Now the the vagaries of the British climate are responsible for the queues of the British climate are responsible for the goose-pimpled anglers in doctors' waiting rooms (you'd be lucky) every Monday morning.


Any sport which keeps its participants out of doors throughout the whole of an English summer's day, which its usual mix of hail, rain, sleet, snow, fog, frost, khamseen, mistral, haboob and Scotch mist, is bound to have its martyrs. But chilling is avoidable if the necessary precautions are taken. 
 
First check your clothing. Never cast a clout. Or anything else. More than one seasoned angler has gone to the great peg draw in the sky because he left Secondly, look after the inner man. Have a good breakfast before you leave home. 

It need be nothing elaborate: eggs, bacon, sausages, fried bread, tomatoes, toasted cheese, potato cakes, liver, onions, beans, cabbage and ribs, fish fingers, black pudding, faggots and bubble and squeak should see you through until you can open your sandwiches.

Do not neglect to have a couple of good mugs of tea, liberally laced with rum or whisky. Better still, a couple of mugs of rum or whisky liberally laced with tea. 

At the water's edge, set out your tackle so that everything can be reached without your having to move from the spot. Put up the windbreak, lash the umbrella to the top of it, lay down the groundsheet, set up your stool, put your feet in the foot muff, cover your knees with a travelling rug, put up the hood of your anorak and make sure your nose cosy fits snugly. 


Every half hour, or as often as is deemed necessary, take a tot of something to keep up the inner glow. At opening time, when the fish will have stopped biting, move into the nearest pub and stay close to the fire. When the fish come on again, which is generally about half an hour after closing time, go back to the water and fish until the evening opening hour. 
 
This time, because of failing light, pack up your tackle and take it with you. When you leave the pub at the end of the evening, keep in mind the importance of a good warm bed. 

Get into it as soon as you can. Do not bore your beloved with tales of the day's fishing, restore your circulation with some passionate lovemaking, well ok, a nice cup of tea then, then wrap up well for the journey home.

Mick get on with the fishing !!

I'd sorted my late Dad's fishing tackle out yesterday and to be honest there wasn't a huge amount of stuff there.
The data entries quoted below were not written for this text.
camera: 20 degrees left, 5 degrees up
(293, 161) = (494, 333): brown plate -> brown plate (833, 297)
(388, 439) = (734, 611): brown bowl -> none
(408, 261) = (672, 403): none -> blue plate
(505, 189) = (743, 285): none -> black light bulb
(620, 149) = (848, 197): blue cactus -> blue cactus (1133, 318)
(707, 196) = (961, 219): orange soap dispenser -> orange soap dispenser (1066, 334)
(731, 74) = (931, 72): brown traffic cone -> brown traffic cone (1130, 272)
Some gems though, size 20 hooks for chub 🙈 maybe I'm doing something wrong with my size 6's !!

Anyway enough tackle for a starter kit for a budding youngster who could do with a leg up the piscatorial pursuit ladder. 2 rods and reels, a tackle box full of bits and pieces to get started, a nice korum chair, landing net, keepnet etc. 
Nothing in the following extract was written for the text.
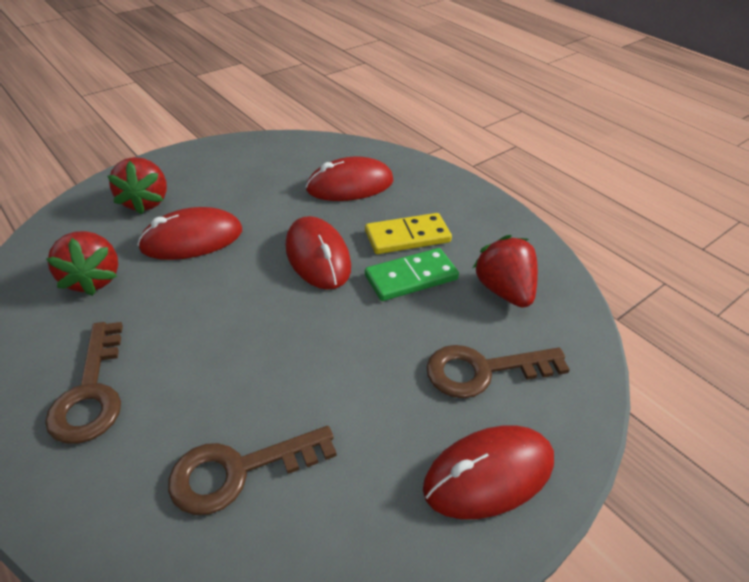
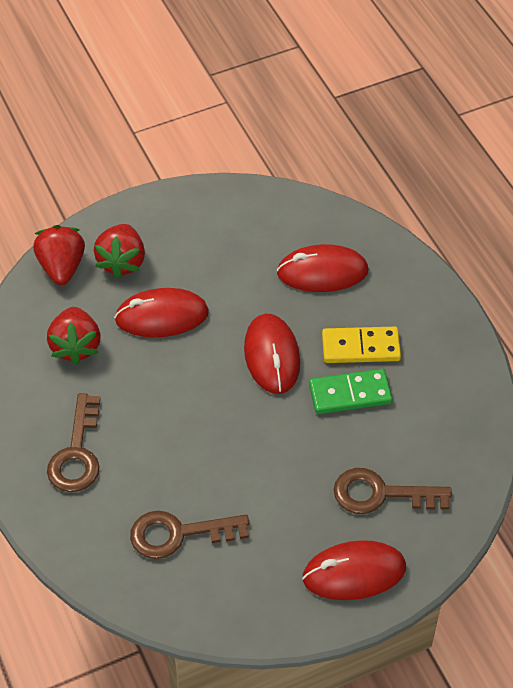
camera: 15 degrees right, 10 degrees up
(504, 291) = (429, 423): red strawberry -> red strawberry (62, 267)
So after dropping the gear off with Martyn, from Stratford Upon Avon Fishing and Outdoors where Stuart from the local Shipston-on-Stour and District Angling Club would put it all to good use, certainly the Fish n Frolics which gives youngsters a go, anything like this is idea really. Anyway after bidding farewell I was headed to the Avon, now it was a rather quiet affair a few days ago here but when a pike grabbed the lobworms on the retrieve maybe I'm missing a trick in pursuit of a bite or two. 
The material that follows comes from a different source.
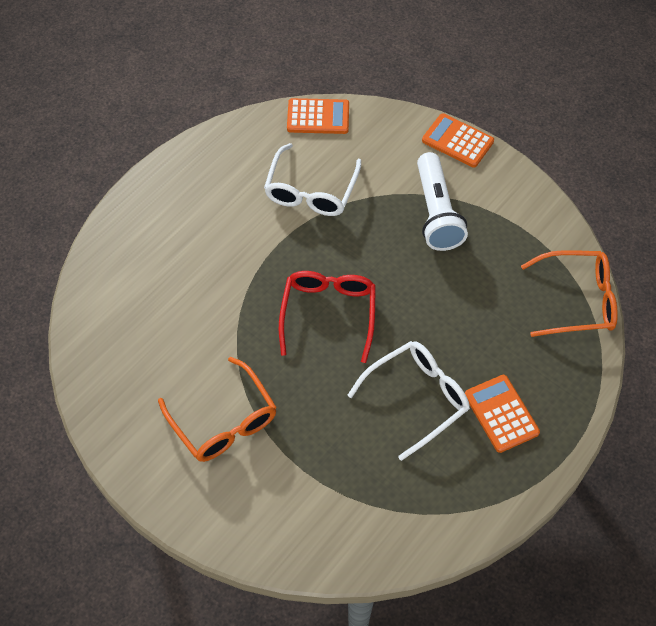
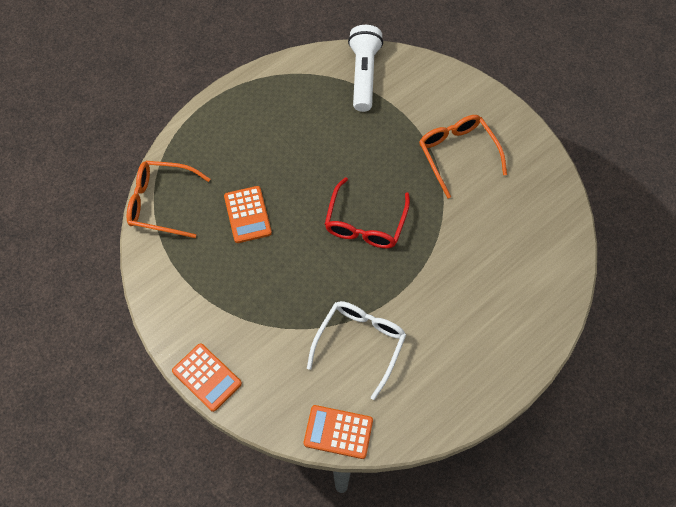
camera: 170 degrees left, 5 degrees up
(416, 398) = (311, 148): white glasses -> none
(436, 212) = (251, 302): white flashlight -> white flashlight (364, 75)
(501, 414) = (253, 128): orange calculator -> orange calculator (247, 215)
The river is back to clear again and with the skies clear not exactly ideal conditions for fishing but often a predator be is a chub or a pike laying in wait can often 'snap' when a lure goes over their noggin and they have no choice but to act on their predatory instinct.

Anyway I decided to try out the very top end of the syndicate stretch as well for this session because it rarely gets fished and we all know big predators thrive on neglect. 



Swim after swim I was biteless and the only action was when out of the blue near my feet a decent pike came out of nowhere and decided to snatch at the lure. 

And that was it. Hmmmm disappointing really but with a clear sky and even clearer water which was pretty cold not unexpected really. I thought I'd have at least a pike or something though, oh well, it was just nice to be out in the fresh air and when in the sun very pleasant indeed.